The Japanese Lover
- First edition
- Author: Isabel Allende
- Original title: El amante japonés
- Translator: Nick Caistor, Amanda Hopkinson
- Subject: Historical Romance, Family Saga
- Genre: Historical Fiction, Contemporary Fiction
- Set in: Poland, United States
- Publisher: Plaza & Janés Editorial Sudamericana
- Publication date: May 2015
- Published in English: November 3, 2015
- Media type: Print (paperback and hardcover)
- Pages: 352

= The Japanese Lover =

2015 novel by Isabel Allende

The Japanese Lover (El amante japonés) is the eighteenth book by Chilean author Isabel Allende. It was published in 2015 and recounts a wartime love story between a Polish woman and a Japanese American in the aftermath of the Nazi Invasion of Poland in 1939. The book is set in World War II. Just like Allende's other books, it tells a story which spans decades.

It follows the magical realism and historical romance/fiction like her previous books. The Japanese Lover also coincided with Allende receiving the Presidential Medal of Freedom by US President, Barack Obama.

==Plot synopsis==
In 2015, octogenarian Alma Belasco is moved into the Lark House, a retirement home for quirky individuals in San Francisco. Lark House's caretaker, Irina Bazili, is a young Moldovan immigrant who seems to have some intense trauma of her own. Because of her discreet nature, Irina is hired by Alma as her personal secretary. Throughout the book, various momentous events of the second half of the 20th century are related alongside Alma's own experiences.

A secret admirer of Alma sends her a series of letters, notes and gifts. While searching for her admirer, Alma is accompanied by Irina and Alma's grandson, Seth, who is in love with Irina. As Irina becomes closer to Seth and Alma, she discovers a photo of a man in Alma's room. Alma reveals the man was Ichimei Fukuda, a Japanese-American whom Alma met in 1939, and tells Irina the story of how she met Ichimei.

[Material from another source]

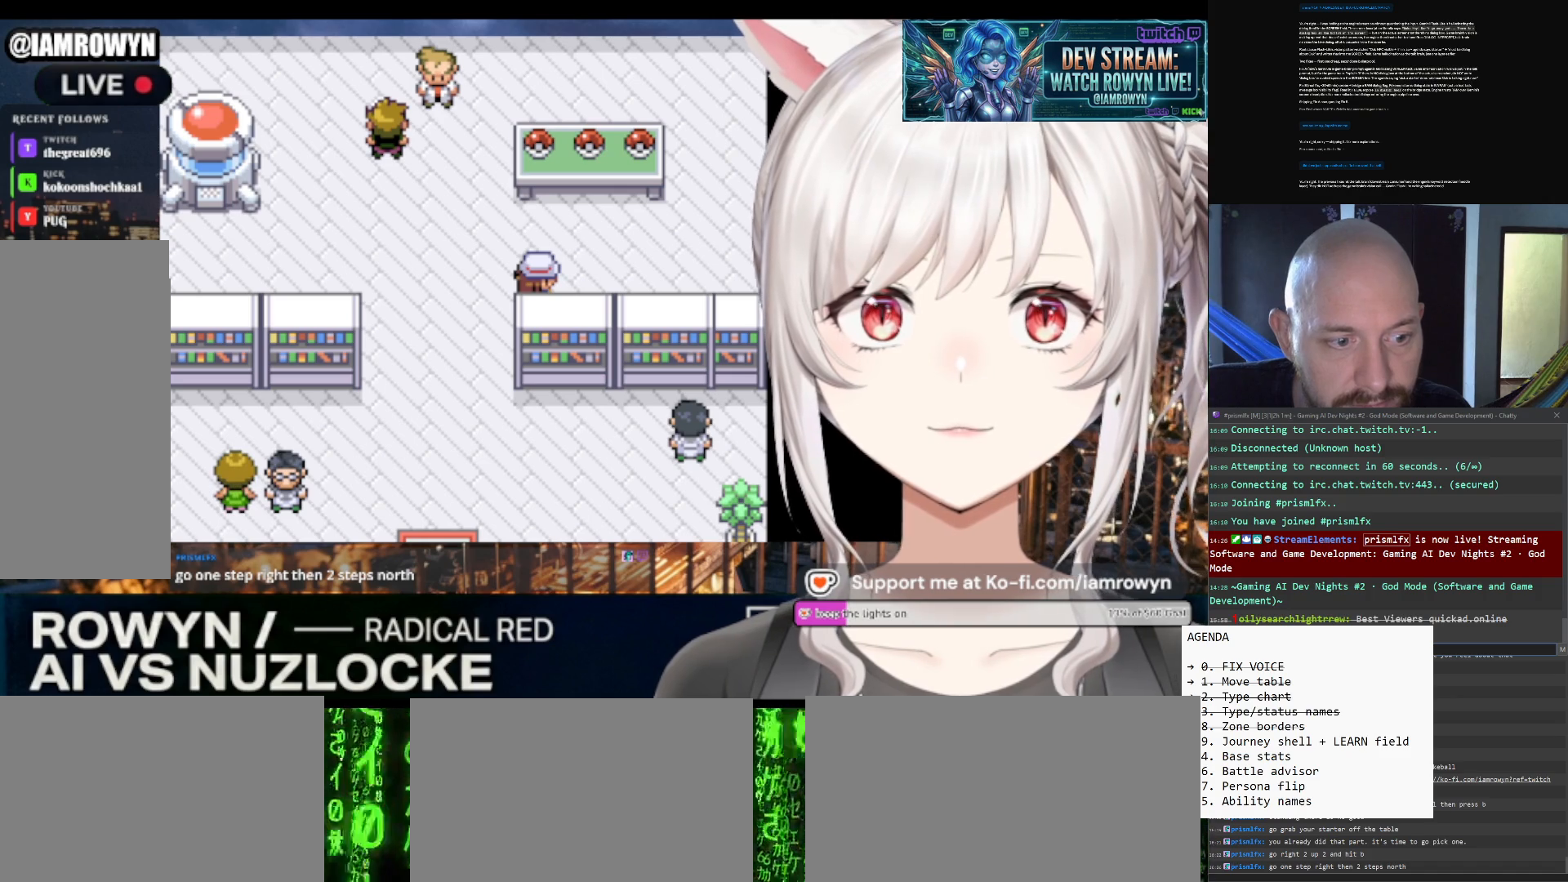
{"buttons": ["DPAD_RIGHT"], "events": []}
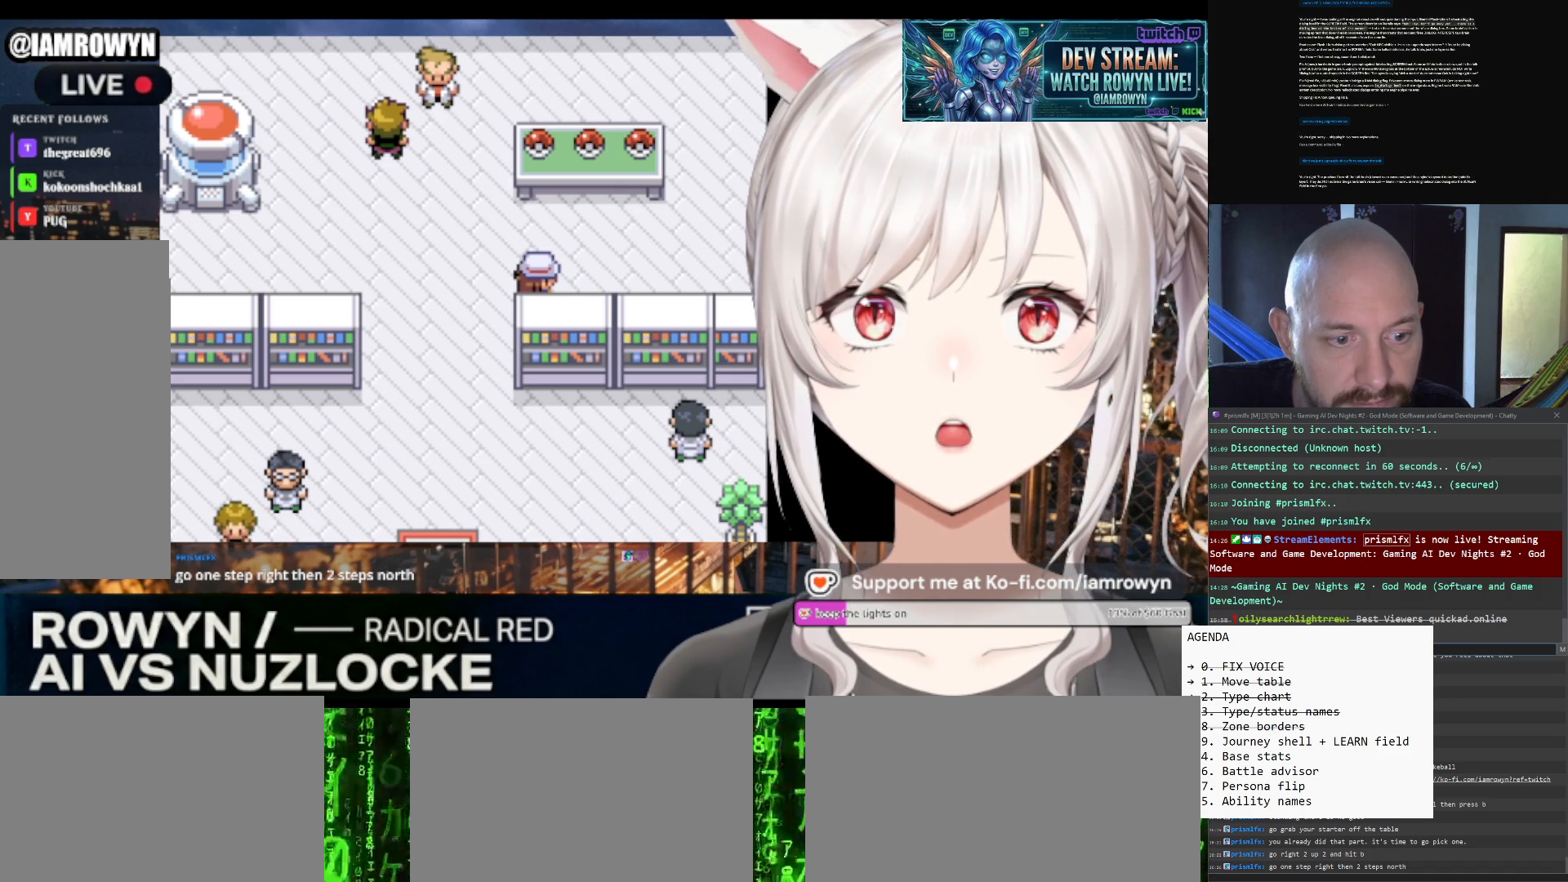
{"buttons": ["DPAD_RIGHT"], "events": []}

In 1939, Germany was invading Poland, and eight-year-old Alma was sent San Francisco to her wealthy uncle and aunt to escape the Holocaust. Alma met and befriended Ichimei,the son of her uncle's gardener, and they later fell in love. Following the attacks on Pearl Harbor, they were separated when Japanese-Americans were sent to Internment zones. They maintained their secret romance for decades through the means of letter. Although Alma later married Nathaniel, her cousin and a childhood friend of both her and Ichimei, she still sporadically continued her romance with Ichimei.

Irina, despite trying to avoid any romance, confides in Seth and tells him about her abusive relationship with her step-father. As the young pair grows closer, Alma grows frailer and frailer, finally passing away one day. The story closes with one more letter between the two fated lovers who were never meant to be, and the revelation that Ichimei had died some years previously.

==Reception==
Just like her other books, The Japanese Lover can also be called a commercial success being a bestseller. The book covers a lot of material from the 1930s until the 2010s but in the process loses itself to lengthy writing failing to leave a mark, and the big cast of characters, losing themselves to stereotypes. As written by Lucy Ferris of the New York Times, the thin plot and weakly motivated characters, fail to lift this novel very high. The Los Angeles Times stated, "The Japanese Lover is a humorless and earthbound disappointment".